> **Exercise**
Can you reproduce the entries below word for word, leaving out the pictures?
[Given information]
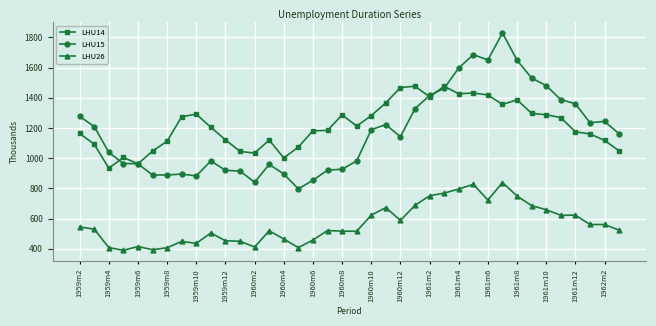

What is the minimum value shown in the chart?

390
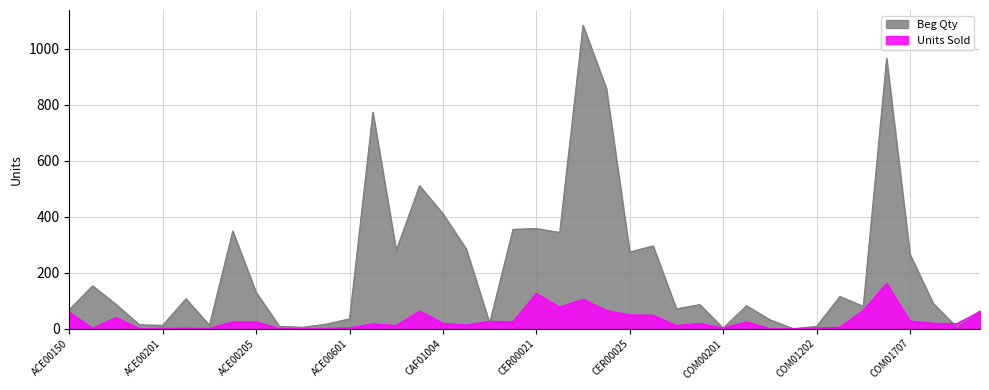

Which series changed the most between ACE00203 and ACE00601?

Beg Qty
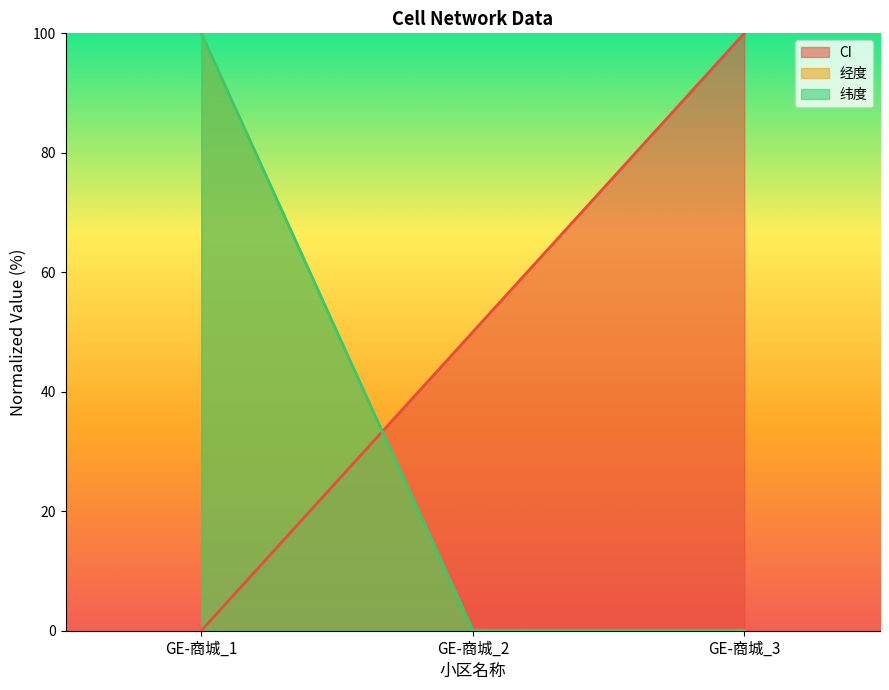

Reading left to right, what are all the values shown in this chart?

CI: GE-商城_1=0	GE-商城_2=50	GE-商城_3=100
经度: GE-商城_1=100	GE-商城_2=0	GE-商城_3=0
纬度: GE-商城_1=100	GE-商城_2=0	GE-商城_3=0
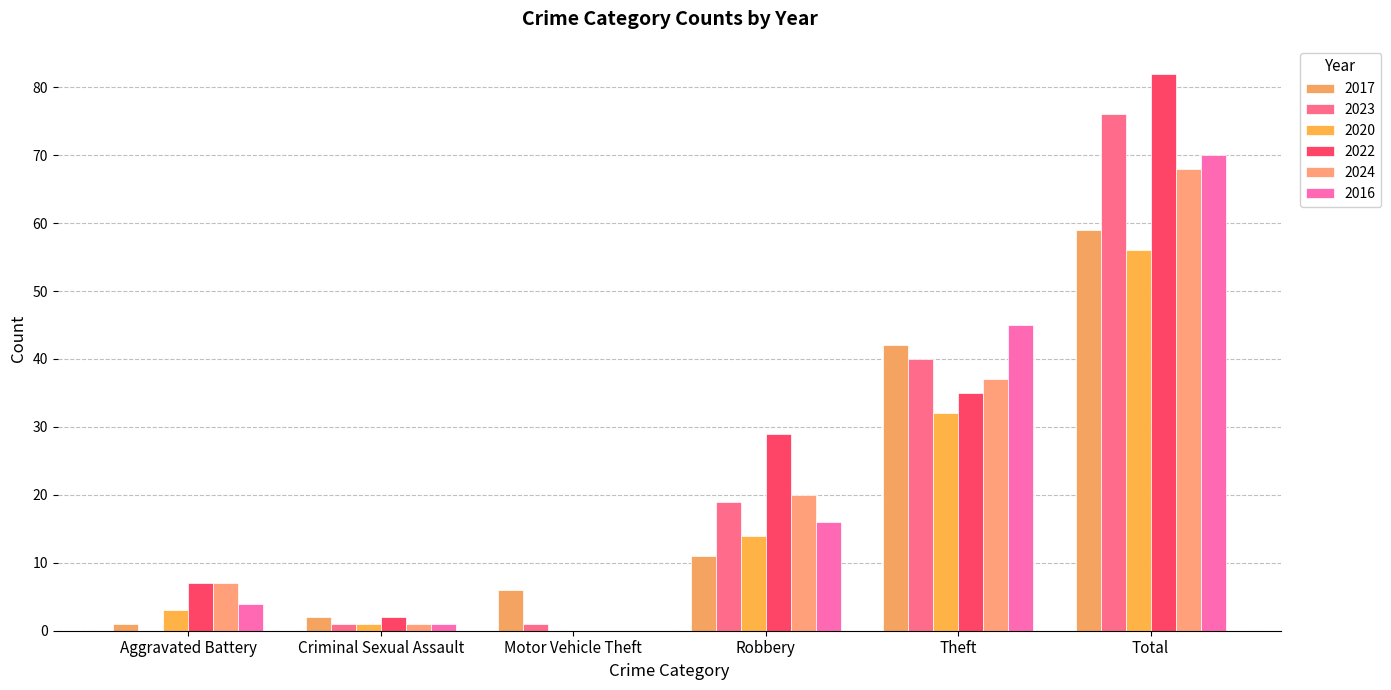

What is the difference between the 2024 values at Robbery and Aggravated Battery?

13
[/Given information]
> **Written response**
What is the minimum value shown in the chart?

390

Which series changed the most between ACE00203 and ACE00601?

Beg Qty

Reading left to right, what are all the values shown in this chart?

CI: GE-商城_1=0	GE-商城_2=50	GE-商城_3=100
经度: GE-商城_1=100	GE-商城_2=0	GE-商城_3=0
纬度: GE-商城_1=100	GE-商城_2=0	GE-商城_3=0

What is the difference between the 2024 values at Robbery and Aggravated Battery?

13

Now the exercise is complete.